History

Throughout our history, we have maintained a strong commitment to diversity and serving its community in the context of studying and practicing medicine.

  • 1848: The New England Female Medical College was founded, becoming the first institution in the U.S. to train women in medicine and graduated the first black female physician, Rebecca Lee Crumpler.
  • 1873: Boston University merged with the New England Female Medical College, becoming the first accredited coeducational medical school in the U.S.
  • 1890: The first Native American physician, Charles Eastman, graduated from the School. He was featured as the central figure in “Bury My Heart at Wounded Knee.”
  • 1897: First African-American psychiatrist, Solomon Carter Fuller, graduated from the School.
  • 1942: First section of gastroenterology in the U.S. was established at the School.
  • 1944: First studies on the use of penicillin in civilians with infectious diseases.
  • 1948: First medical school to work with the U.S. Public Health Service National Heart, Lung, and Blood Institute to identify risk factors for cardiovascular disease, creating the Framingham Heart Study.
  • 1991: Susan Leeman, PhD, is elected to the National Academy of Sciences.

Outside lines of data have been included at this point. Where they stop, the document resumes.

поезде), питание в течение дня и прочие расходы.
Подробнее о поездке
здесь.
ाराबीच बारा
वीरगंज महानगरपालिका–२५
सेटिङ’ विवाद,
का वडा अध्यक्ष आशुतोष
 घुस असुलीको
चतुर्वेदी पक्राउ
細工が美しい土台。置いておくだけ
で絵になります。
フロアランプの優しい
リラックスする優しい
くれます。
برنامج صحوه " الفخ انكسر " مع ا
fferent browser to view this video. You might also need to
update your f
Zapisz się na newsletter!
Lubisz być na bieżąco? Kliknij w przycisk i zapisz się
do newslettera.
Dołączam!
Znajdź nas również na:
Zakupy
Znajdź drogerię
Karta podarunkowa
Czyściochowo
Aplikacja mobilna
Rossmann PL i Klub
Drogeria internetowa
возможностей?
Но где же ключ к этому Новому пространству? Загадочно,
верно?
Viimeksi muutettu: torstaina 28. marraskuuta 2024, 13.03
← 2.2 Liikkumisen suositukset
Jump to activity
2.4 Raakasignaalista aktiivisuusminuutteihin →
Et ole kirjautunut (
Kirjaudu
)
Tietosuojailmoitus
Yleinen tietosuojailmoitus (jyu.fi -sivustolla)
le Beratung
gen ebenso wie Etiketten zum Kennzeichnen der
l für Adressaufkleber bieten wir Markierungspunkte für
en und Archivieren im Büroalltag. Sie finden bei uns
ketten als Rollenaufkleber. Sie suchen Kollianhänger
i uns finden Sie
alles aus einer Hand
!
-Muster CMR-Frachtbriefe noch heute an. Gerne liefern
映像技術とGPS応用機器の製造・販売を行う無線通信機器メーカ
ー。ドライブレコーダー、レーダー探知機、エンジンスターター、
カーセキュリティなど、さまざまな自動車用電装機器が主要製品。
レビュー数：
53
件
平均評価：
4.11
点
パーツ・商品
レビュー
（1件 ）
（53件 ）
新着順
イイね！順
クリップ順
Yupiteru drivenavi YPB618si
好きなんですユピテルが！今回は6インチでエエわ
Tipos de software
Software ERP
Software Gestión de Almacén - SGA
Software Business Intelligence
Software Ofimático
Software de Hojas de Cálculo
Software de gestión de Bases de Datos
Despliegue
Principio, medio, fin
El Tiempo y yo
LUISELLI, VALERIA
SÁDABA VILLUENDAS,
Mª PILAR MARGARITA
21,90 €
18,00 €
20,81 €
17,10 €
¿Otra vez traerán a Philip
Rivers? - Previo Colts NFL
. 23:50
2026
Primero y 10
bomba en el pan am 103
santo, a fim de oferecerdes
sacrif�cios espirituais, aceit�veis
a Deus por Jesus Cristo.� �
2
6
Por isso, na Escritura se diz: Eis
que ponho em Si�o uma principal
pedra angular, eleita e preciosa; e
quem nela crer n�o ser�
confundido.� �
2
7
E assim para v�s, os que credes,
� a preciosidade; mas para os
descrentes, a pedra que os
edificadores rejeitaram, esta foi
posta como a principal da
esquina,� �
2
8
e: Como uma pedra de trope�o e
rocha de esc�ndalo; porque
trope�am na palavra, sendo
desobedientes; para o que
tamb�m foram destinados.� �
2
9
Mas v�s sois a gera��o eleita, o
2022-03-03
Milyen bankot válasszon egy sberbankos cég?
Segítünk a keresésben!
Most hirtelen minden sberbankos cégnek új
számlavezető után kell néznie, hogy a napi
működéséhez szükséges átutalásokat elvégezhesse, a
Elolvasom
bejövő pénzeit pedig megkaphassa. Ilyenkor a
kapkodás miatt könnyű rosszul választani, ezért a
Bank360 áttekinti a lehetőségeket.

Leeman is an endocrinologist and a pioneer in the field of neuroendocrinology.
  • 2008: Nobel Prize for Chemistry awarded to Osamu Shimomura for his work on green fluorescent protein
  • 2008: Construction ended and BU became the home of the NIH-funded National Emerging Infectious Diseases Laboratories, one of few such labs in the country.

In addition, the School pioneered medical education in many ways, including:

  • Being among the first schools in the U.S. to offer the combined BA/MD degree
  • Having the first combined cancer research and teaching laboratory established in the U.S.